Azja 2012 – piętnasty dzień – Wietnam – Hanoi – Mauzoleum Ho Chi Minha
Spacer do Mauzoleum Ho Chi Minha. Ale wpierw trzeba do niego dojść. I znów typowe uliczne klimaty.
Jakie to były kiedyś przesądy jak się zobaczyło czarną wołgę? Pamiętam, że w jednym z nich zła wróżba mijała jak się zobaczyło białego poloneza. Problemom.

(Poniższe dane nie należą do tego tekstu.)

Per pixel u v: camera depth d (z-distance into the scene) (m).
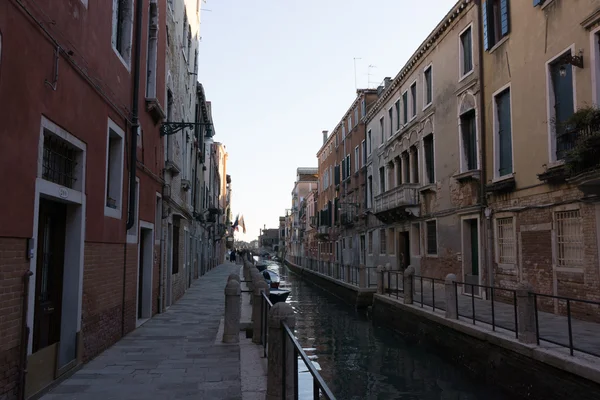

Oba samochody już niespotykane.
Kto mówi, że motorki nie są pojemne jak samochody dostawcze?
Mauzoleum Ho Chi Minha
Po przeciwnej stronie.
Mur ogradzający część wojskową.
Pomnik poświęcony pamięci zaginionych żołnierzy podczas wojny.
Tego pozbyliśmy się ponad dwadzieścia lat temu. Oni nadal go czczą.
Po co łóżko? Na motorku też można spać.
W Hanoi całe ulice specjalizują się w czymś. Mamy takie z zabawkami, elektroniką, przyprawami czy tak jak tutaj z warsztatami napraw jednośladów.
I znów tor kolejowy i życie woków niego.
Tym razem trafiłem na przejazd pociągu. W przeciwieństwie do nas gdzie zapory podnoszą się go góry tutaj są przesuwane wzdłuż toru.
Wietnamska zapora kolejowa w pełnej okazałości.
Ledwo pociąg mija przejazd już wraca na niego ruch.